Padahal, keduanya sama bermasalahnya. Sebab bagaimana pun, dakwah membutuhkan dana operasional. Para dai juga harus memberikan nafkah kepada anak-anak, istri, dan orang yang berada dalam perwaliannya.
Kang Rendy Saputra dalam materinya di Sekolah Bisnis Dua Kodi Kartika tentang membenahi cara pandang terhadap uang menyampaikan satu kisah yang membuat saya-dan mungkin banyak aktivis dakwah atau kaum Muslimin-tercengang.
Ialah sebuah fakta miris yang dialami oleh sebagian aktivis dan kaum Muslimin. Lantaran kekeliruan yang dilakukan oleh oknum ini, Islam, dakwah, Allah, dan Rasulullah Shallallahu ‘Alaihi Wa sallam menjadi sasaran hinaan.
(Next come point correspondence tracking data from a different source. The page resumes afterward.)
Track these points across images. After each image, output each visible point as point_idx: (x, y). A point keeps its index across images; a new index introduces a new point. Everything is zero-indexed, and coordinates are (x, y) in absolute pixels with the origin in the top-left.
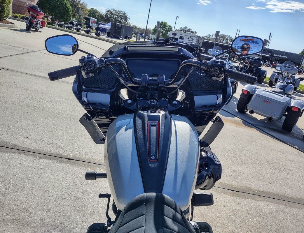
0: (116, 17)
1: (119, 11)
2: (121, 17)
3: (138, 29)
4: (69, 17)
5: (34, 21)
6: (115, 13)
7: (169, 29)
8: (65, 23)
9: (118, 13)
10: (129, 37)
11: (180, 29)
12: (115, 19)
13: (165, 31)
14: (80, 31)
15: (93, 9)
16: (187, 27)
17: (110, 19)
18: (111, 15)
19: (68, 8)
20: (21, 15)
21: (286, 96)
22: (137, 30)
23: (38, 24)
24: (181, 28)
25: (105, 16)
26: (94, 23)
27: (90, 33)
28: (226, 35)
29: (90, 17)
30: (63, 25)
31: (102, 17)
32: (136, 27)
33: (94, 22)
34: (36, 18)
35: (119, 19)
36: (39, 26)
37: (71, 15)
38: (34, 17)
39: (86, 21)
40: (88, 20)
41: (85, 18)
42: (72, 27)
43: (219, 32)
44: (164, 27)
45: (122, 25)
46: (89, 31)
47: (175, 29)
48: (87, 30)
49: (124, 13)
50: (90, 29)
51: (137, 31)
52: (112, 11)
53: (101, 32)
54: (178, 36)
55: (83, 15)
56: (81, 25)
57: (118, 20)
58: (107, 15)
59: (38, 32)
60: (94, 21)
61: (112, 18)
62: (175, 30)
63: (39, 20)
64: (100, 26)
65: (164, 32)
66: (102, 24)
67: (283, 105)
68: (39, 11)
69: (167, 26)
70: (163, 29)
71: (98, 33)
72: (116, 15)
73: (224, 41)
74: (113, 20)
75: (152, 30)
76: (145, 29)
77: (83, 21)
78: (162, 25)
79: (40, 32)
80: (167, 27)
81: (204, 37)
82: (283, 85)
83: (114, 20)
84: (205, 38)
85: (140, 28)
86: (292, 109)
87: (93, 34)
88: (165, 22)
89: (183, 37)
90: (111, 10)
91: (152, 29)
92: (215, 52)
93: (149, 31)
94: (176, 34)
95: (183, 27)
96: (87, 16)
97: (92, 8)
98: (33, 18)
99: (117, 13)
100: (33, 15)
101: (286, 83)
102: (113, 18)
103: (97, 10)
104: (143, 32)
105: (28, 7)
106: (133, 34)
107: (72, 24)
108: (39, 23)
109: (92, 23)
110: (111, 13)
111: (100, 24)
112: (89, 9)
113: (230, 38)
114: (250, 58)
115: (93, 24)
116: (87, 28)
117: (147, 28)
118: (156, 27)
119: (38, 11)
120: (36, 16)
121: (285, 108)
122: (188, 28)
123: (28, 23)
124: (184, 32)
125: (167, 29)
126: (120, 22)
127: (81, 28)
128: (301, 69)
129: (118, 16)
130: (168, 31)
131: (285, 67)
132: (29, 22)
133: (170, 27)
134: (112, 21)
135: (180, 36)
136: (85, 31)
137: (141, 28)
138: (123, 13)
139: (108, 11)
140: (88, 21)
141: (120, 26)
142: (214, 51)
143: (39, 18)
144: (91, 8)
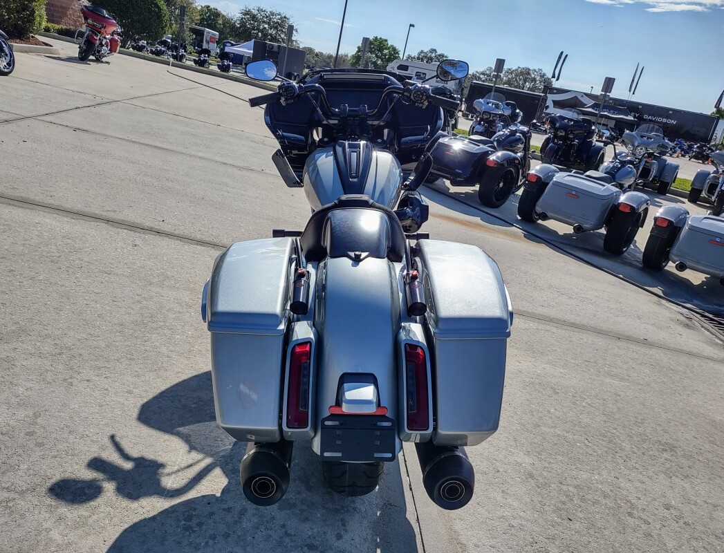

Tersebutlah seorang aktivis dakwah yang sudah memiliki beberapa anak. Suatu hari, dia berkunjung ke rumah mertuanya. Ia mengendarai motor dengan istri dan anak-anaknya. Terlihat sangat bersahaja.
Sejatinya, kunjungan rutin ini bermakna simalakama bagi si aktivis. Sebab dalam forum keluarga itu, dia akan bertemu dengan saudara-saudara ipar yang secara ekonomi jauh lebih mapan.
Sampai di rumah mertua, si aktivis asyik berdiskusi dan ngobrol santai tentang banyak hal. Dalam keseruan perbincangan itu, adzan berkumandang. Sang aktivis pun bersiap diri menuju masjid. Mendatangi panggilan Allah Ta’ala melalui muadzin itu.
Dengan senyum termanis dan bahasa tubuh terlembut serta sopan, sang aktivis mendekati saudara iparnya yang masih asyik dalam santainya.
“Bang,” tutur sang aktivis, “ayo shalat. Berjamaah di masjid.”
“Sampaikan kepada Tuhanmu agar Dia memberikan bayaran sekolah untuk anak-anakmu.” jawab si Abang. Mukanya memerah. Tekanan darahnya memuncak.
Allah… Kita boleh mengkritisi kesombongan si Abang dalam kisah ini. Tapi yang lebih strategis untuk dilakukan ialah menyelesaikan kelemahan yang terjadi pada sebagian kaum Muslimin. Salah satunya ialah kelemahan finansial hingga mereka bergantung kepada orang lain, baik dari kalangan keluarga atau bukan.
Betapa Islam yang mulia telah mengajarkan kemandirian yang paripurna kepada kita. Mari menggali pemahaman nan mulia ini, lantas mengamalkannya bersama. Agar umat Islam benar-benar kuat dan berdaya.